(Exercise brief) All entries are to be given again verbatim.

-.-.-

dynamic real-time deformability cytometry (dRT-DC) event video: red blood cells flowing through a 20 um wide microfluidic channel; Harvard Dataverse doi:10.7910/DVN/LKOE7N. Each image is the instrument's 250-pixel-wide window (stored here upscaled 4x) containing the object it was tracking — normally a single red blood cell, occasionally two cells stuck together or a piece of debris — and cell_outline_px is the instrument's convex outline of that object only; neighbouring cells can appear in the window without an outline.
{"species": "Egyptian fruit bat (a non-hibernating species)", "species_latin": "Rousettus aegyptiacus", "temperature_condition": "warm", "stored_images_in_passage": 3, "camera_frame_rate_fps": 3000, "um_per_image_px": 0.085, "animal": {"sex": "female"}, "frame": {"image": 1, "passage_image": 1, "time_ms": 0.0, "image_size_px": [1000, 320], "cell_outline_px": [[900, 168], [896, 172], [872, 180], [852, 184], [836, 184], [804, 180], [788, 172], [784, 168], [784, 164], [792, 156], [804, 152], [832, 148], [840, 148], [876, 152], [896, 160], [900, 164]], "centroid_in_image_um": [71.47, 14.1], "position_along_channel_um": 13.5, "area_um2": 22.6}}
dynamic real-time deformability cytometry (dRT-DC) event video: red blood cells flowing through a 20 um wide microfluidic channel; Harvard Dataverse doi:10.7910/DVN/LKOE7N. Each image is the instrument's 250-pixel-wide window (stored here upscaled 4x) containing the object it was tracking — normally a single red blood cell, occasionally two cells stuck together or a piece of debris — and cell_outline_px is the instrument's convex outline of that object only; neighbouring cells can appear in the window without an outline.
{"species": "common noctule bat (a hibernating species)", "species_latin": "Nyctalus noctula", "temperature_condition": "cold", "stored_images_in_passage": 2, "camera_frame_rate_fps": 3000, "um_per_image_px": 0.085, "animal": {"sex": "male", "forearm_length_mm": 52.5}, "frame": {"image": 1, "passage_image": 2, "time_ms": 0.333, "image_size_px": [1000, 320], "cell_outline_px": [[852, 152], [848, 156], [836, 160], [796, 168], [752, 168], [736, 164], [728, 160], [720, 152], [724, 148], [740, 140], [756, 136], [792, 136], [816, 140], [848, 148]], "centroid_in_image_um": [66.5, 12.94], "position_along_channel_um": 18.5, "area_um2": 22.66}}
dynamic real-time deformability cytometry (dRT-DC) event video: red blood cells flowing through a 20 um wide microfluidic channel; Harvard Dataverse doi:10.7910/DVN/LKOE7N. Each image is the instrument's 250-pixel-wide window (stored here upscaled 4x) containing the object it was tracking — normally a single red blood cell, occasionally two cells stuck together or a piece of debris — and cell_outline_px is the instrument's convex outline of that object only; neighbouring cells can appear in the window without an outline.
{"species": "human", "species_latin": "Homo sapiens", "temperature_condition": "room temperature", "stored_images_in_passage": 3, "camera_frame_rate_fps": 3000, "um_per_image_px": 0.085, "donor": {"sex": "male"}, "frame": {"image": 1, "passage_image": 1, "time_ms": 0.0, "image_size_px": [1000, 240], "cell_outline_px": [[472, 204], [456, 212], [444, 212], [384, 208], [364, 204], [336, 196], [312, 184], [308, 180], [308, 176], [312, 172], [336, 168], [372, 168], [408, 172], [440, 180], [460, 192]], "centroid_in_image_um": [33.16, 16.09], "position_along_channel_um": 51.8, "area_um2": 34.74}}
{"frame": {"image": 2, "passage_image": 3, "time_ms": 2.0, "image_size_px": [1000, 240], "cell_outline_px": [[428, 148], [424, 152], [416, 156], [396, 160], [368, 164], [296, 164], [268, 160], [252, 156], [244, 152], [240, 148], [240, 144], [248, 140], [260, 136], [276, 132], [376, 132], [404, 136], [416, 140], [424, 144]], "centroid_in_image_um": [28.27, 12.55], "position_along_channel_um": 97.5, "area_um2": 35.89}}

-.-.-

(Final result)
dynamic real-time deformability cytometry (dRT-DC) event video: red blood cells flowing through a 20 um wide microfluidic channel; Harvard Dataverse doi:10.7910/DVN/LKOE7N. Each image is the instrument's 250-pixel-wide window (stored here upscaled 4x) containing the object it was tracking — normally a single red blood cell, occasionally two cells stuck together or a piece of debris — and cell_outline_px is the instrument's convex outline of that object only; neighbouring cells can appear in the window without an outline.
{"species": "Egyptian fruit bat (a non-hibernating species)", "species_latin": "Rousettus aegyptiacus", "temperature_condition": "warm", "stored_images_in_passage": 3, "camera_frame_rate_fps": 3000, "um_per_image_px": 0.085, "animal": {"sex": "female"}, "frame": {"image": 1, "passage_image": 1, "time_ms": 0.0, "image_size_px": [1000, 320], "cell_outline_px": [[900, 168], [896, 172], [872, 180], [852, 184], [836, 184], [804, 180], [788, 172], [784, 168], [784, 164], [792, 156], [804, 152], [832, 148], [840, 148], [876, 152], [896, 160], [900, 164]], "centroid_in_image_um": [71.47, 14.1], "position_along_channel_um": 13.5, "area_um2": 22.6}}
dynamic real-time deformability cytometry (dRT-DC) event video: red blood cells flowing through a 20 um wide microfluidic channel; Harvard Dataverse doi:10.7910/DVN/LKOE7N. Each image is the instrument's 250-pixel-wide window (stored here upscaled 4x) containing the object it was tracking — normally a single red blood cell, occasionally two cells stuck together or a piece of debris — and cell_outline_px is the instrument's convex outline of that object only; neighbouring cells can appear in the window without an outline.
{"species": "common noctule bat (a hibernating species)", "species_latin": "Nyctalus noctula", "temperature_condition": "cold", "stored_images_in_passage": 2, "camera_frame_rate_fps": 3000, "um_per_image_px": 0.085, "animal": {"sex": "male", "forearm_length_mm": 52.5}, "frame": {"image": 1, "passage_image": 2, "time_ms": 0.333, "image_size_px": [1000, 320], "cell_outline_px": [[852, 152], [848, 156], [836, 160], [796, 168], [752, 168], [736, 164], [728, 160], [720, 152], [724, 148], [740, 140], [756, 136], [792, 136], [816, 140], [848, 148]], "centroid_in_image_um": [66.5, 12.94], "position_along_channel_um": 18.5, "area_um2": 22.66}}
dynamic real-time deformability cytometry (dRT-DC) event video: red blood cells flowing through a 20 um wide microfluidic channel; Harvard Dataverse doi:10.7910/DVN/LKOE7N. Each image is the instrument's 250-pixel-wide window (stored here upscaled 4x) containing the object it was tracking — normally a single red blood cell, occasionally two cells stuck together or a piece of debris — and cell_outline_px is the instrument's convex outline of that object only; neighbouring cells can appear in the window without an outline.
{"species": "human", "species_latin": "Homo sapiens", "temperature_condition": "room temperature", "stored_images_in_passage": 3, "camera_frame_rate_fps": 3000, "um_per_image_px": 0.085, "donor": {"sex": "male"}, "frame": {"image": 1, "passage_image": 1, "time_ms": 0.0, "image_size_px": [1000, 240], "cell_outline_px": [[472, 204], [456, 212], [444, 212], [384, 208], [364, 204], [336, 196], [312, 184], [308, 180], [308, 176], [312, 172], [336, 168], [372, 168], [408, 172], [440, 180], [460, 192]], "centroid_in_image_um": [33.16, 16.09], "position_along_channel_um": 51.8, "area_um2": 34.74}}
{"frame": {"image": 2, "passage_image": 3, "time_ms": 2.0, "image_size_px": [1000, 240], "cell_outline_px": [[428, 148], [424, 152], [416, 156], [396, 160], [368, 164], [296, 164], [268, 160], [252, 156], [244, 152], [240, 148], [240, 144], [248, 140], [260, 136], [276, 132], [376, 132], [404, 136], [416, 140], [424, 144]], "centroid_in_image_um": [28.27, 12.55], "position_along_channel_um": 97.5, "area_um2": 35.89}}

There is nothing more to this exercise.